• _WORK INSTRUCTIONS_
Only the lines with "root" in the entries below belong in the answer; please copy them.

(Collection entries)
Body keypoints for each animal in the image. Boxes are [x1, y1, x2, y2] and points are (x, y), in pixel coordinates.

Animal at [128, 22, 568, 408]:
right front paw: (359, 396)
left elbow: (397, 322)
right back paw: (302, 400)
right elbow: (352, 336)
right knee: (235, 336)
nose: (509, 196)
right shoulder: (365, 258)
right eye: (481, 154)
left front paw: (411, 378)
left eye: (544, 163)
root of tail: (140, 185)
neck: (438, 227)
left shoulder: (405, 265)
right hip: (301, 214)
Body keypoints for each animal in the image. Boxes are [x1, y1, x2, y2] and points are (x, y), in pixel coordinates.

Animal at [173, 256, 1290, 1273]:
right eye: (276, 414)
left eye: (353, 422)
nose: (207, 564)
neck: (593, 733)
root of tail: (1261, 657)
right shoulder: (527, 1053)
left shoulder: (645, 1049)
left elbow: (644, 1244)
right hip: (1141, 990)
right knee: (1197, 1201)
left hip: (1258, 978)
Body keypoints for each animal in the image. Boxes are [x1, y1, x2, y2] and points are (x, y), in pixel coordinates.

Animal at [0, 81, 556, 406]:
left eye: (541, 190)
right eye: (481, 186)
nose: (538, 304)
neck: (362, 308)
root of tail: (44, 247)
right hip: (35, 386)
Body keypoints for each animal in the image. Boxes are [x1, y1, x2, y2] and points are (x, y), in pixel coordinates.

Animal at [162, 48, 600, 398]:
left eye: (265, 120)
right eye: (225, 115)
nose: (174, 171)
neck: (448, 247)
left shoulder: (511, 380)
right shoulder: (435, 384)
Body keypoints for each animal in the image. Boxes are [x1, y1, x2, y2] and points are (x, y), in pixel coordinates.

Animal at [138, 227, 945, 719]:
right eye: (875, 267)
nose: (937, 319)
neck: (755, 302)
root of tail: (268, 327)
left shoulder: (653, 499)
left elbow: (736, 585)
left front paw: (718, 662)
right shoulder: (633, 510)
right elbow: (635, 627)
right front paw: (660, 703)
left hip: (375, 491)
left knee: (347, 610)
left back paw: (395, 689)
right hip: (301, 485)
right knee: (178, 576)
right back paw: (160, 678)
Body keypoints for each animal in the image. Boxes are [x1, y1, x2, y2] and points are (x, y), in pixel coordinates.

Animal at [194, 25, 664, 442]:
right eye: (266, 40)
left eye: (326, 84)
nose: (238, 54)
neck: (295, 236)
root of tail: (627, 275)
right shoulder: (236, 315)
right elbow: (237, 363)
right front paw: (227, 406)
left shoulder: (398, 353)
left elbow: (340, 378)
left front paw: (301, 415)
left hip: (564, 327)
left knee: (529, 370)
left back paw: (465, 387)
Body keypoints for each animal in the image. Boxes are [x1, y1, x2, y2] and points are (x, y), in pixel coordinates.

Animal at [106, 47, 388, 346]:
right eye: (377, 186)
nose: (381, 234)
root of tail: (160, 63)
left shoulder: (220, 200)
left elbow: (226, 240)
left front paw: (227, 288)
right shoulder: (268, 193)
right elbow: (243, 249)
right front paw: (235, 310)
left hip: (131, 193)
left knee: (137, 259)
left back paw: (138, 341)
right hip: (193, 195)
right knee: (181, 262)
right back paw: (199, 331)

• _TASK RESULT_
root of tail: (140, 185)
root of tail: (1261, 657)
root of tail: (44, 247)
root of tail: (268, 327)
root of tail: (627, 275)
root of tail: (160, 63)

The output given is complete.